# Your assignment:
Only the lines from the start of the data through the line containing "There are currently" should be written out, exactly as they are, with both ends included and the pictures left out.

Start of Block

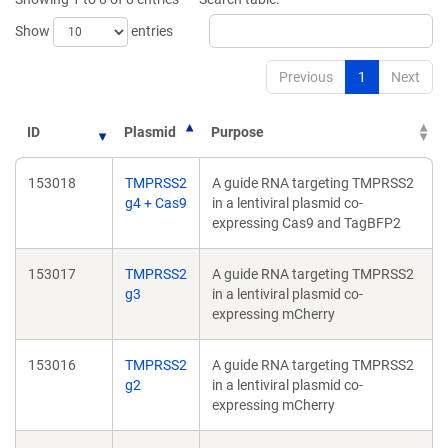
Show
entries
Previous
1
Next
ID
Plasmid
Purpose
153018
TMPRSS2
A guide RNA targeting TMPRSS2
g4 + Cas9
in a lentiviral plasmid co-
expressing Cas9 and TagBFP2
153017
TMPRSS2
A guide RNA targeting TMPRSS2
g3
in a lentiviral plasmid co-
expressing mCherry
153016
TMPRSS2
A guide RNA targeting TMPRSS2
g2
in a lentiviral plasmid co-
expressing mCherry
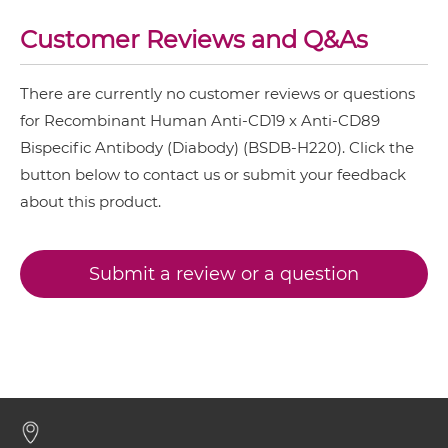
CD19 & CD89 ScDiabody-Fc
Customer Reviews and Q&As
There are currently no customer reviews or questions
CD19 & CD89 scFv4-Ig
for Recombinant Human Anti-CD19 x Anti-CD89
Bispecific Antibody (Diabody) (BSDB-H220). Click the
button below to contact us or submit your feedback
CD19 & CD89 scFv-CH1/CL
about this product.
CD19 & CD89 scFv-CH3
Submit a review or a question
CD19 & CD89 scFv-Fc
CD19 & CD89 scFv-Fc-scFv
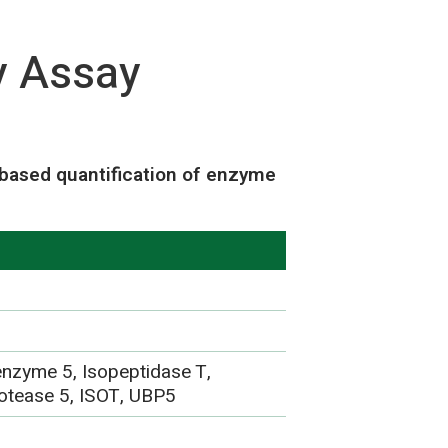
y Assay
based quantification of enzyme
 enzyme 5, Isopeptidase T,
protease 5, ISOT, UBP5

End of Block

# Output for this exercise:
Show
entries
Previous
1
Next
ID
Plasmid
Purpose
153018
TMPRSS2
A guide RNA targeting TMPRSS2
g4 + Cas9
in a lentiviral plasmid co-
expressing Cas9 and TagBFP2
153017
TMPRSS2
A guide RNA targeting TMPRSS2
g3
in a lentiviral plasmid co-
expressing mCherry
153016
TMPRSS2
A guide RNA targeting TMPRSS2
g2
in a lentiviral plasmid co-
expressing mCherry
CD19 & CD89 ScDiabody-Fc
Customer Reviews and Q&As
There are currently no customer reviews or questions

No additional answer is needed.